Ama ondan daha önemlisi, bâzı camilerdeki ses cihazlarının perişanlığıdır. Ya bu cihazların kalitesizliğinden veya bilgisiz ve bilinçsiz kullanılmasından dolayı, bâzan Ezân-ı Muhammedi çevredekiler için bir azap kaynağı olmaktadır.

Ezanın bir ahengi, etkileyici bir yumuşaklığı olmalıdır. Sınırsızca açılan yüksek volümle ve eğitilmemiş kötü bir sesle okunan ezan, gerçekten azap verir ve dine mesafeli bir çok insanı ezandan, camiden, dinden soğutur. Yüksek volümü dindarlığın göstergesi sayan bir ezan okuyucu da, ancak kendini aldatmış olur ve sevap yerine belki de günah kazanır.

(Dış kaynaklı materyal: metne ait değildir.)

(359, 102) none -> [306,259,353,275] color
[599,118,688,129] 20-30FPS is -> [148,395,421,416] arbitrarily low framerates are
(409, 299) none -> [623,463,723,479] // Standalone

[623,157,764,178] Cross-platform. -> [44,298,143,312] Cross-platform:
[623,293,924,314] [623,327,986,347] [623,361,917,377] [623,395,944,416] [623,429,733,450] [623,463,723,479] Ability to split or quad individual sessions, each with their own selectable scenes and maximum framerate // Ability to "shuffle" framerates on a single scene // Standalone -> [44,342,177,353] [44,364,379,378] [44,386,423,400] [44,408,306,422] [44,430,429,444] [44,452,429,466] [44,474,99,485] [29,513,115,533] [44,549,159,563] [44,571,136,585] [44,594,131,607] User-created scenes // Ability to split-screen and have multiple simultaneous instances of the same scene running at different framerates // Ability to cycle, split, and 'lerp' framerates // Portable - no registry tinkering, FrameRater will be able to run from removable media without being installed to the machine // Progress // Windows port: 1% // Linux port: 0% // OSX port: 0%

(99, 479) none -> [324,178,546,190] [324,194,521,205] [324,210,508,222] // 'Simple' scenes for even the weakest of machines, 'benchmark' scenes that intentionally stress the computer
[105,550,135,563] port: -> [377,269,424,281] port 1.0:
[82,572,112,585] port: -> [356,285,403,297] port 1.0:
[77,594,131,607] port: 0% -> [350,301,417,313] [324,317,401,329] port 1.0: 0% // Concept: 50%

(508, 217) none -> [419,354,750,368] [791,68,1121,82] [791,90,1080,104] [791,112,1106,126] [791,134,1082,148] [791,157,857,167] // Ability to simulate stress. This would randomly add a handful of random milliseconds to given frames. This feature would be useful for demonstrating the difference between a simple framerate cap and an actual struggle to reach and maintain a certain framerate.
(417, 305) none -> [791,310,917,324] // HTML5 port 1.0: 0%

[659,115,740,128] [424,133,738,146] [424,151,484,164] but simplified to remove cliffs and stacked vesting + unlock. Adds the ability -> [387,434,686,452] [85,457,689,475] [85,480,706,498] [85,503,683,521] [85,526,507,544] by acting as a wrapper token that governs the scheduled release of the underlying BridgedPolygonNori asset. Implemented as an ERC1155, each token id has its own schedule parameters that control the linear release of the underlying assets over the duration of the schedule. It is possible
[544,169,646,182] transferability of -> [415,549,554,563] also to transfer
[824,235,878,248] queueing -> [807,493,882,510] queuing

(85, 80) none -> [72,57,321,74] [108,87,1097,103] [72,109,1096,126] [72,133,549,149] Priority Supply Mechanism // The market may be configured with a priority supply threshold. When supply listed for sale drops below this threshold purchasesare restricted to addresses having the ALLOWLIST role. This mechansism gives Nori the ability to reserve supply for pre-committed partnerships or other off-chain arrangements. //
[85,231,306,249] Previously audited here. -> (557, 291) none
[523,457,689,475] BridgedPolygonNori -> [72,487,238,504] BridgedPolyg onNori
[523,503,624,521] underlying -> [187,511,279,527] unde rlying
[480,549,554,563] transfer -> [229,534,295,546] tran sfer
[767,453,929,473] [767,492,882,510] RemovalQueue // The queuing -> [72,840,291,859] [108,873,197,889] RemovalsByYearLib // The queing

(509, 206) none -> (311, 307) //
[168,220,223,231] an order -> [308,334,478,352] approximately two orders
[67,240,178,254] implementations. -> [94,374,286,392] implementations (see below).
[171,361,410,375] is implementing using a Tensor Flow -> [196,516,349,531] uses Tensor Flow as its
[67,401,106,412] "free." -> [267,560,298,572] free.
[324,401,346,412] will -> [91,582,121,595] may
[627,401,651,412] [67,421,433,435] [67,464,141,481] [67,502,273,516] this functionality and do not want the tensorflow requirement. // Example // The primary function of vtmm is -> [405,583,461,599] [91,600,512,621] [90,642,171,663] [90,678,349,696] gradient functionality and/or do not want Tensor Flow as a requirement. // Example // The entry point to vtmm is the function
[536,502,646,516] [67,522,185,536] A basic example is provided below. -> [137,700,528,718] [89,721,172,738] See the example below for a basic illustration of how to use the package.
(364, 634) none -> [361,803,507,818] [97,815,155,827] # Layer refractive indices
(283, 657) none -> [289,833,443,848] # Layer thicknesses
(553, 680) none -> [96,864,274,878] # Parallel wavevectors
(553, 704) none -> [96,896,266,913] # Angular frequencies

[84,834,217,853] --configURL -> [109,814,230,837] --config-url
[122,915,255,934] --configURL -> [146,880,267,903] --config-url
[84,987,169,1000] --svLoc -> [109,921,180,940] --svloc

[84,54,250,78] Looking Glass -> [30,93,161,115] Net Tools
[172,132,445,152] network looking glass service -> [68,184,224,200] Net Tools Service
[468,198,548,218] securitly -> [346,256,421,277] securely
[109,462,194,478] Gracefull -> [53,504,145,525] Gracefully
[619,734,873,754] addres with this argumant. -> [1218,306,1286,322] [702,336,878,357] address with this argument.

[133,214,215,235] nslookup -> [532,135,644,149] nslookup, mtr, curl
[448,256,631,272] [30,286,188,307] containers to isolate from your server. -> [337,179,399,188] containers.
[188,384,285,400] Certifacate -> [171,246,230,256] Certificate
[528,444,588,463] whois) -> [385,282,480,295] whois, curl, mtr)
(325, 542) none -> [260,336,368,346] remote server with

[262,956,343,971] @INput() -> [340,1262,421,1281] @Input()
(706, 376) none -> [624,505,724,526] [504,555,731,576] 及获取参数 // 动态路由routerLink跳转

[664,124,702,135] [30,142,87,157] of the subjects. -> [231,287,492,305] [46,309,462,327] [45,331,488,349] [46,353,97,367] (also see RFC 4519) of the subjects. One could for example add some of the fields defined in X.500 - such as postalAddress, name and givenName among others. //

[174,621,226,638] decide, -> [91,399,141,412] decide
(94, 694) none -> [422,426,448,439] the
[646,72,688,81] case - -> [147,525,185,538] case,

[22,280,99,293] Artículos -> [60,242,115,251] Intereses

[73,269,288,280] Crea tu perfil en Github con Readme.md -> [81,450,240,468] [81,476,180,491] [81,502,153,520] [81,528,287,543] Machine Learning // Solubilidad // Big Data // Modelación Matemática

Onun için cami görevlilerinin daha dikkatli olması gerekir. Yakın çevredekileri rahatsız etmeyecek bir ses yüksekliği ile ezan okumaya özen göstermelidirler. Bu din hepimizindir.

Bu ülkede dinle hiç alakası olmayıp da, ahenkli ve güzel bir sesle okunan ezanın etkisiyle dine ilgi duyan kimseler vardır. Bu vesileyle bazı gayr-ı müslimler de İslâmiyet’e girmiştir. Dini hikayelerimiz arasında bunun tam aksi yönünde olaylardan da söz edilir. Yani Müslümanlığa ısınan birini, çirkin sesli ve kötü okuyucu bir müezzinin bu dinden soğuttuğu görülür.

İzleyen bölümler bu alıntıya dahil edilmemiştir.